I was editing the comment above to add today's zero-window ack stats, but you responded before I was done.

My early troubleshooting attempts were based on what seemed sensible to me, but I've only hit dead ends so far, so my focus has shifted to any "that's funny" logs/metrics. Latency when adding doesn't concern me much, except when the average latency grows since it reduces my throughput for that thread.

Depends whether it's a send buffer or a receive buffer which is filling up. It's Elasticsearch's job to consume the receive buffer, so if you see one of them overflowing then that's an ES problem, but if it's just the send buffer which is full then it's the network not delivering data fast enough.

These network stats indicate that the receive buffer was full on less than 200 occasions over the course of a day, which sounds fine to me.

True, but I would expect there to be enough other client threads for this not to matter too much. Is that not the case?

Partially. The ingestion pipeline uses Kinesis as the queue before writing to Elasticsearch. Kinesis scales horizontally by adding new shards, each with a designated hash range for the partition key. Those shards are automatically assigned to workers by the client library, and processing of a single shard is always single-threaded. This means that delays in writing one batch of records to elasticsearch will cause slower processing for that shard, limiting the pipeline throughput.

I could have some batching after reading from Kinesis, but this would require more checkpoints and de-duplication checks if a job restarted. The current design is simple and attractive since I read a compressed batch of 400-1000 objects for a single tenant from Kinesis, bulk index them, then update the checkpoint in DynamoDB. Adding parallel processing after reading from Kinesis would add complexity and new failure modes, so I've been focusing on the current bottleneck when writing to Elasticsearch. There are other options, e.g. oversharding kinesis, but I'll avoid those tangents.

I captured metrics around each part of the ingestion pipeline and the write to elasticsearch dominates the processing time, with an average of 48s per minute writing to elasticsearch, and the next most expensive operation taking an average of 4s per minute.

This sounds very low given that you have 12 powerful hot nodes. I am assuming you are sending requests directly to the hot nodes, and in that case it sounds like you at any point only have six connections in place. Latency for large bulk requests can grow, so whenever I have benchmarked clusters with respect to throughput I have typically had at least this many connections per hot node.

- Dataset content -

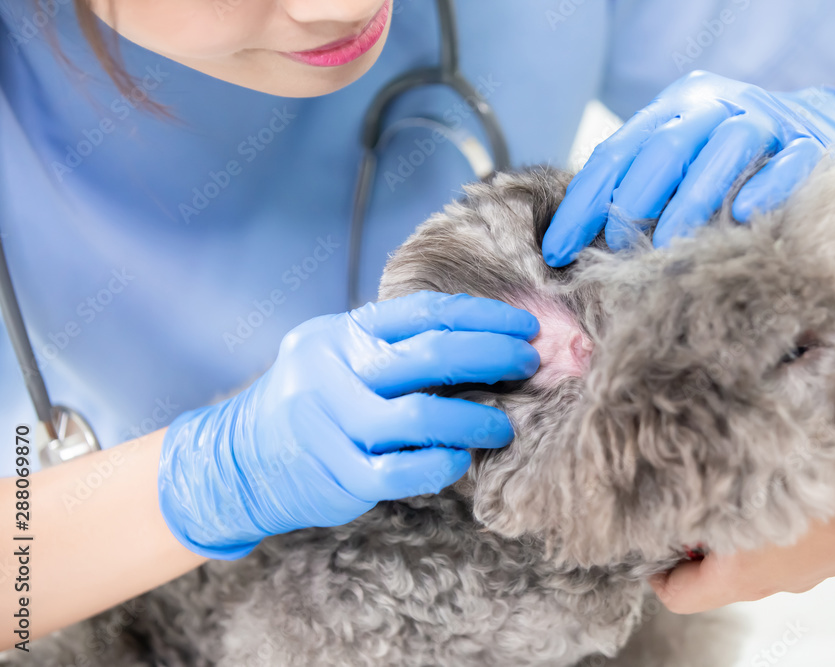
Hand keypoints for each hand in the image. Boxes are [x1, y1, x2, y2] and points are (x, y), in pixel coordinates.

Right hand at [157, 292, 539, 558]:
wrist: (238, 460)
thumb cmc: (311, 400)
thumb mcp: (337, 354)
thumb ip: (394, 346)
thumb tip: (483, 341)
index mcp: (340, 333)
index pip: (423, 313)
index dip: (482, 317)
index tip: (525, 326)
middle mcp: (333, 371)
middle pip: (430, 356)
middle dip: (492, 356)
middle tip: (531, 363)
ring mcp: (332, 425)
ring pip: (421, 416)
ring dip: (477, 418)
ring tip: (505, 425)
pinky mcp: (337, 475)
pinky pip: (404, 471)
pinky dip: (442, 464)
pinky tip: (461, 459)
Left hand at [543, 71, 834, 265]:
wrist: (817, 127)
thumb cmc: (730, 163)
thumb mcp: (680, 164)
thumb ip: (640, 191)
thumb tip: (581, 250)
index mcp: (672, 110)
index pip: (617, 152)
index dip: (583, 203)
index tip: (557, 252)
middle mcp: (715, 105)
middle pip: (668, 146)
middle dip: (634, 198)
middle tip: (614, 247)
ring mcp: (768, 119)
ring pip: (726, 148)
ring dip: (692, 198)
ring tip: (667, 244)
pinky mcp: (812, 142)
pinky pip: (789, 162)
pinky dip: (765, 187)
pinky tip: (741, 217)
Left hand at [650, 433, 834, 612]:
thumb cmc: (816, 499)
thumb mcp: (738, 500)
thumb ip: (698, 509)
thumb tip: (671, 507)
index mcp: (736, 579)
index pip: (675, 597)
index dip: (655, 569)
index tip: (650, 539)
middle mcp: (763, 586)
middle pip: (708, 581)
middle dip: (691, 546)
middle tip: (686, 506)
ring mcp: (794, 575)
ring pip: (742, 564)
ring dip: (727, 535)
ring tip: (724, 494)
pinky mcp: (817, 559)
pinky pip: (775, 550)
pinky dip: (761, 529)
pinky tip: (766, 494)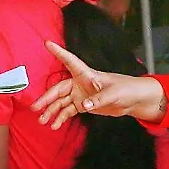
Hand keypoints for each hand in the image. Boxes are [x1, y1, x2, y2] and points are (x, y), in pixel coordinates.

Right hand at [34, 42, 166, 127]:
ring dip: (51, 111)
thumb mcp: (114, 94)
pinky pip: (68, 111)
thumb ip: (98, 100)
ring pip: (61, 102)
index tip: (48, 43)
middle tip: (35, 107)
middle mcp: (80, 83)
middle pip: (59, 89)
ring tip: (42, 121)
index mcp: (87, 74)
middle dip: (47, 98)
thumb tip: (84, 106)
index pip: (70, 61)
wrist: (133, 100)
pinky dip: (61, 118)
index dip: (59, 52)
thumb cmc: (125, 90)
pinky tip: (55, 125)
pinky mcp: (84, 105)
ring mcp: (81, 95)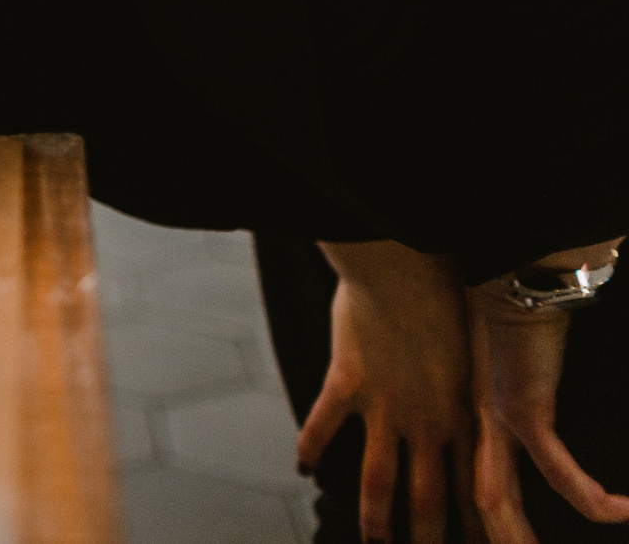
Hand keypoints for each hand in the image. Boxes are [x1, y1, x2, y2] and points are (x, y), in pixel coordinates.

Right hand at [298, 241, 474, 543]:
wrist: (407, 264)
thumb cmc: (447, 296)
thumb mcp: (475, 356)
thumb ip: (467, 391)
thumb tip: (466, 413)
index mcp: (465, 415)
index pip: (473, 487)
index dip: (473, 524)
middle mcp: (428, 420)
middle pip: (429, 498)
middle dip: (429, 537)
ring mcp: (386, 405)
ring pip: (379, 480)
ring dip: (376, 519)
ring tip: (373, 543)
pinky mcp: (348, 381)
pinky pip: (324, 426)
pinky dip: (312, 450)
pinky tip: (304, 470)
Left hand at [472, 269, 628, 539]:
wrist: (512, 273)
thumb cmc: (517, 308)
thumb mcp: (520, 362)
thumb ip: (532, 394)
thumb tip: (551, 401)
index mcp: (480, 417)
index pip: (480, 482)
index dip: (487, 521)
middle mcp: (482, 425)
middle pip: (483, 499)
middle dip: (498, 539)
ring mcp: (499, 421)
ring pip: (499, 497)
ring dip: (518, 536)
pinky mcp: (524, 410)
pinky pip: (557, 469)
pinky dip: (589, 495)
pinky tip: (618, 511)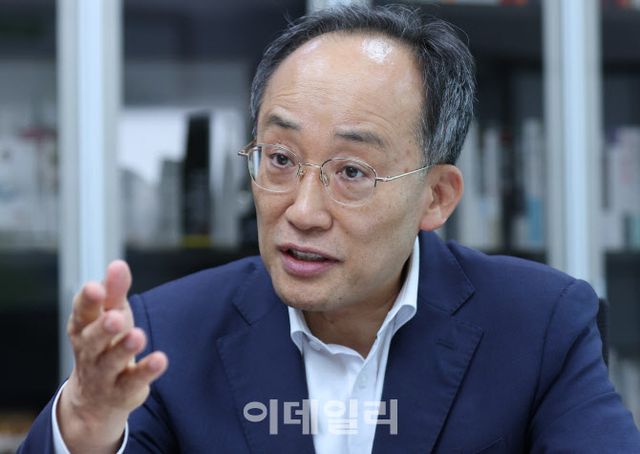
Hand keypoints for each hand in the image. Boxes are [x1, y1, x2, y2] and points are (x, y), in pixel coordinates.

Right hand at [57, 260, 168, 452]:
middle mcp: (89, 351)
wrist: (96, 396)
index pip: (82, 312)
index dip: (88, 301)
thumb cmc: (106, 341)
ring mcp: (103, 374)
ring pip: (111, 362)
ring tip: (138, 336)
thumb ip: (115, 291)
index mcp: (83, 327)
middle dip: (103, 328)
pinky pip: (132, 382)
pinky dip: (146, 371)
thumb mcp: (110, 313)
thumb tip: (118, 264)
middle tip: (115, 317)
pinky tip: (160, 360)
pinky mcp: (122, 391)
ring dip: (124, 349)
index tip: (95, 287)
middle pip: (93, 339)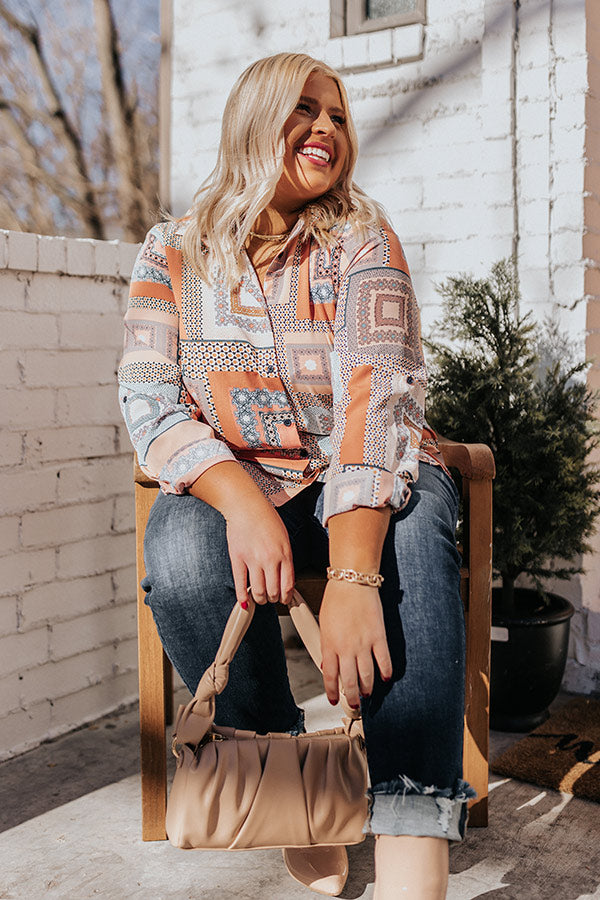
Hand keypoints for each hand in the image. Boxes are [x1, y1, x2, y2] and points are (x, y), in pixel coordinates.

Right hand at [225, 503, 294, 607]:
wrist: (246, 505)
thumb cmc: (266, 519)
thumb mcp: (284, 538)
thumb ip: (286, 559)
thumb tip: (286, 580)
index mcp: (285, 553)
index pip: (288, 586)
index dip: (286, 597)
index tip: (284, 599)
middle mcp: (270, 559)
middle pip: (273, 592)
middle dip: (273, 599)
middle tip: (270, 597)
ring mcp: (253, 559)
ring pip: (258, 592)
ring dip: (259, 599)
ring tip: (259, 597)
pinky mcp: (237, 558)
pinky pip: (240, 584)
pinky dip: (242, 597)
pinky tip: (243, 601)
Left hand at [319, 579, 391, 707]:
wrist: (352, 582)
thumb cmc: (336, 599)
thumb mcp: (324, 624)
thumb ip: (327, 646)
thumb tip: (328, 664)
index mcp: (330, 645)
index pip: (330, 676)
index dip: (332, 692)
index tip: (334, 699)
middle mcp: (346, 648)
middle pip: (349, 682)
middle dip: (352, 697)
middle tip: (354, 703)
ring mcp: (363, 644)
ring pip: (367, 676)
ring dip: (367, 689)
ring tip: (367, 694)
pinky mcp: (379, 637)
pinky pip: (384, 661)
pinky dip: (385, 672)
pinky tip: (385, 678)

- What the task requires -
Transcribe the Elasticsearch thread from "Depends whether it's" up to and including "fine to me.". Work from the Elasticsearch thread alone; the lines play no part.

- Task answer -
Depends whether it's a send buffer or a receive buffer which is filling up. It's Elasticsearch's job to consume the receive buffer, so if you see one of them overflowing then that's an ES problem, but if it's just the send buffer which is full then it's the network not delivering data fast enough.

These network stats indicate that the receive buffer was full on less than 200 occasions over the course of a day, which sounds fine to me.